Marine Le Pen entend «inciter les familles françaises à concevoir plus d'enfants». Elle affirme privilégier la natalité à l'immigration, choix de la «continuité de la nation» et de la «transmission de notre civilisation». Mi-février 2019, Viktor Orbán annonçait avec une approche identique un arsenal nataliste installant les bébés en instrument de sa politique anti-migrants.

Les bambins à venir devaient enrayer la «transformation» (équivalent de la théorie du «grand remplacement») entamée au sein du Vieux Continent et protéger l'héritage chrétien de la Hongrie, menacé par «l'islamisation» accompagnant selon lui l'immigration.
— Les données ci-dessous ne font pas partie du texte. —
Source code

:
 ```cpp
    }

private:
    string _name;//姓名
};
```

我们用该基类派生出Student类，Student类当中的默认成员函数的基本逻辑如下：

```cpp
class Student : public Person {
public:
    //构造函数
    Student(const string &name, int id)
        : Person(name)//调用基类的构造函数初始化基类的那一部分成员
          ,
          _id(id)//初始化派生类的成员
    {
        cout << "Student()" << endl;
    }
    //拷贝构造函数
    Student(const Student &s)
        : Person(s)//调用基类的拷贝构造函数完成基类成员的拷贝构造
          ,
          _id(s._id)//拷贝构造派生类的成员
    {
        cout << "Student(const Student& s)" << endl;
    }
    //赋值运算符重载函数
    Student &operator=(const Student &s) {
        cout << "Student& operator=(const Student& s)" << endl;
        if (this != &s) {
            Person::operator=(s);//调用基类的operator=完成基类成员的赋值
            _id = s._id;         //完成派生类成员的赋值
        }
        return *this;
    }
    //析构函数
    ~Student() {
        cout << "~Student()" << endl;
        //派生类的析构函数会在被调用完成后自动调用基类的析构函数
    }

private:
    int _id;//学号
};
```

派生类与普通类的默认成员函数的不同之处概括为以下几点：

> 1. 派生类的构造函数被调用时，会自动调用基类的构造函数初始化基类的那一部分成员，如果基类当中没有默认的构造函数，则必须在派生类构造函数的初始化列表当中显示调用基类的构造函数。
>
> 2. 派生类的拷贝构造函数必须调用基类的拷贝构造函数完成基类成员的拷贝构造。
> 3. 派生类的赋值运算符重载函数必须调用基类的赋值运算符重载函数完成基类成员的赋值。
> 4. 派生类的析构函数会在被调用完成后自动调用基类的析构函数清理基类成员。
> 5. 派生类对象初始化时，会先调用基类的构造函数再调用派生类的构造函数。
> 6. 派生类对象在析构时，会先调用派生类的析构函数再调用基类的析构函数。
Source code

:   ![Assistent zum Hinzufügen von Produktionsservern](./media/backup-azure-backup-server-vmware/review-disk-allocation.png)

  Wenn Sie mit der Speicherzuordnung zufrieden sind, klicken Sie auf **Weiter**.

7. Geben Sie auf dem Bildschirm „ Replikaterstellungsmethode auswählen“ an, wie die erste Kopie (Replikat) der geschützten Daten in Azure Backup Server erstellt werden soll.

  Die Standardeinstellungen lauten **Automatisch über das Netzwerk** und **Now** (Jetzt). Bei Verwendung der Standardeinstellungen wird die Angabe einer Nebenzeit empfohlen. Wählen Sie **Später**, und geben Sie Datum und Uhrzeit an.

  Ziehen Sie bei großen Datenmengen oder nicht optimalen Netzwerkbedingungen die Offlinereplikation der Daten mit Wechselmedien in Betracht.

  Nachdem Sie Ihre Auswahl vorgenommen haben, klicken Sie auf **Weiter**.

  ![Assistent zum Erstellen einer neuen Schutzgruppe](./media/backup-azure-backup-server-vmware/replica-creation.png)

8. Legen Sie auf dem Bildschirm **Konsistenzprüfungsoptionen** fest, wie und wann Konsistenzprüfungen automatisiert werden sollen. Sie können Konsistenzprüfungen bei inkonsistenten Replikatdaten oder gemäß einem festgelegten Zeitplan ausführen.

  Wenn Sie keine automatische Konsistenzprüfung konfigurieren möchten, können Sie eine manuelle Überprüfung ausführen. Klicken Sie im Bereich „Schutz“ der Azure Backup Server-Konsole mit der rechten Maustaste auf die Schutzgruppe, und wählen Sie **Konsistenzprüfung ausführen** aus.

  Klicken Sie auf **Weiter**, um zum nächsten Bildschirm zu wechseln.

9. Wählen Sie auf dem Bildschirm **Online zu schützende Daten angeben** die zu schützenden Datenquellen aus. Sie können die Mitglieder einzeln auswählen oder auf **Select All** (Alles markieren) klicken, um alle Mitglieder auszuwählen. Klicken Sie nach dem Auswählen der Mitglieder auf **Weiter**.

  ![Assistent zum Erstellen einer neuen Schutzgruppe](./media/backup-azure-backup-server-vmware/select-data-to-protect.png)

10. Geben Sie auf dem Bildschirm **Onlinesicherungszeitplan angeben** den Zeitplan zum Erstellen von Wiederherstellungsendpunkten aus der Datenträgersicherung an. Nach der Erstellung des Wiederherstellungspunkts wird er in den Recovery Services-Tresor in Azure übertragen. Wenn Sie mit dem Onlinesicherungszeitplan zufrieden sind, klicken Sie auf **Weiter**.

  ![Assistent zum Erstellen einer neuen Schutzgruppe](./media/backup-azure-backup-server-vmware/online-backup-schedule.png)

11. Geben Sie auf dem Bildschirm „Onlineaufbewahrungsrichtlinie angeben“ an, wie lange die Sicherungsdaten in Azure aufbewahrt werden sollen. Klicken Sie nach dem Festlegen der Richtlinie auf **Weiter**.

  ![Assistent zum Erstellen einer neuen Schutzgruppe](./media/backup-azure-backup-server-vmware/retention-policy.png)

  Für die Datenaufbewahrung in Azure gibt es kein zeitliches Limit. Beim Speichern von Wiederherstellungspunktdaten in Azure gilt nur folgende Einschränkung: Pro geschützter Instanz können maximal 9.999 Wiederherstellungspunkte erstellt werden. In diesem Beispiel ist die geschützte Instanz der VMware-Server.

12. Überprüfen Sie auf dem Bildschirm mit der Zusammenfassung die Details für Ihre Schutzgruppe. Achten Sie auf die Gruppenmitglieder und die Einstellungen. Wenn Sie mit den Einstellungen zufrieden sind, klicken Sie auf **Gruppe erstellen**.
Celle qui envisage la famille comme «le premier maillon de la communauté nationale», mère de trois enfants à l'instar de Katalin Novák, espère s'emparer des commandes de l'Hexagone le 24 avril.

Le gouvernement Orbán propose des prêts avantageux avoisinant les 30.000 euros pour les couples décidant d'élever trois enfants. Le deuxième annule un tiers de la dette, le troisième l'intégralité. L'exécutif accorde aussi une aide financière sans contrepartie à l'achat d'un véhicule neuf pour les familles nombreuses, et exonère d'impôts à vie les mères d'au moins quatre enfants.

Marine Le Pen instaurerait une part fiscale pleine au deuxième enfant et un prêt public immobilier à taux zéro sur dix ans de 100.000 euros maximum, dont le reste à rembourser serait effacé par la naissance du troisième bout de chou.

Les mesures portées en terre magyare par l'ex-ministre de la Famille, Katalin Novák, ont certes stimulé l'envie de pouponner et inspiré Marine Le Pen, mais elles ont surtout renforcé une classe moyenne supérieure déjà gagnante du régime. Adoubée mi-mars par l'Assemblée nationale, Novák la fidèle d'Orbán prendra officiellement le 10 mai ses fonctions de première femme présidente de l'histoire de la Hongrie.

En France, celle qui envisage la famille comme «le premier maillon de la communauté nationale», mère de trois enfants à l'instar de Katalin Novák, espère s'emparer des commandes de l'Hexagone le 24 avril.